The dollar on Thursday advanced to its highest level against the yen and sterling since late last year as investors bet that US interest rates have more room to rise. The US Federal Reserve is almost unanimously forecast to increase its funds rate by a quarter-percentage point to 3.25 percent and is likely to signal more credit tightening ahead, boosting the dollar's appeal.
Inflation data released on Thursday did little to change investor expectations.
Sterling fell sharply on news the British economy grew slower than first thought in the first quarter, intensifying speculation of a Bank of England rate cut.
"The question is if (the Fed) changes their remarks of anything in their inflation statement," said Andreas Mann, principal at FrankfurtFX, a hedge fund.
"And the UK data overnight had a great impact on the market." The US central bank's policy statement is due out at 2:15 pm EDT (1815 GMT). The prospect of a rise has added to the dollar's rate allure compared with the euro, Swiss franc and the yen.
The dollar reached its highest value against the yen since October at 110.88, up nearly 0.4 percent from late US levels. The dollar was up 0.1 percent at 1.2829 Swiss francs.
The euro was at $1.2079, little changed from the prior US close and a cent above 10-month lows set last week. "Yield is at play here.
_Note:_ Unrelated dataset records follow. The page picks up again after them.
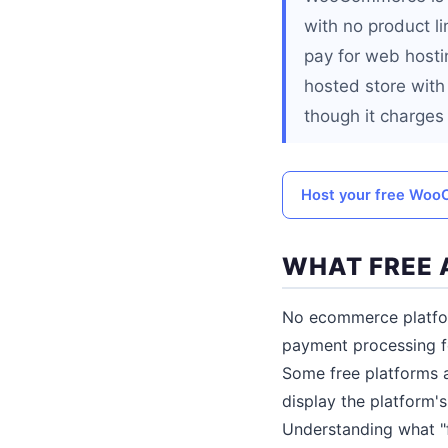
with no product li
pay for web hosti
hosted store with
though it charges
Host your free Woo
WHAT FREE 
No ecommerce platform
payment processing fe
Some free platforms a
display the platform'
Understanding what "f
I don't think the market wants to miss out on any dollar move after the Fed," said Derek Halpenny, currency economist at Bank of Tokyo Mitsubishi.
The pound plunged against the dollar and the euro after the final reading of first quarter gross domestic product was revised down to 0.4 percent from 0.5 percent and annual growth was cut to 2.1 percent from 2.7 percent.
Sterling hit its lowest levels since mid-October at $1.7904 before recovering slightly to $1.7911. The pound fell 0. 9 percent against the euro to 67.41 pence per euro.
The poor growth data came on top of Wednesday's weak retail sales figures and stirred expectations for a Bank of England interest rate cut from the current 4.75 percent.
Elsewhere, the New Zealand dollar fell to a five-month low of US$0.6931 before recovering some of its losses to trade at $0.6942. Both the New Zealand dollar and the pound have benefited from relatively high interest rates.
New Zealand has the highest cost of borrowing in the industrialised world at 6.75 percent.
Rising US rates, combined with Europe's struggling economy and political upheaval, have helped spark a dollar rally, driving the currency up 11 percent against the euro and nearly 8 percent against the yen this year.
Much focus is on the statement's wording and whether the Fed repeats that it expects to keep tightening policy at a "measured" pace or removes the word, which some officials have called for to give the central bank more flexibility.
Euro zone rates have been stuck at 2 percent for more than two years and speculation is rife the next move could be a cut, while rates in Japan are seen staying near zero for a while.
US consumer spending was flat in May, coming in slightly weaker than expected, government data showed on Thursday, while the core personal consumption expenditure index for May advanced 0.2 percent as expected after gaining 0.1 percent in April.
"I don't think this is going to be a big deal ahead of the FOMC statement," said Todd Elmer, foreign exchange strategist, Barclays Capital.
"Looking ahead to the statement, the key questions are whether they retain 'measured' and 'accommodative' and whether they reemphasis that pricing pressures are more evident."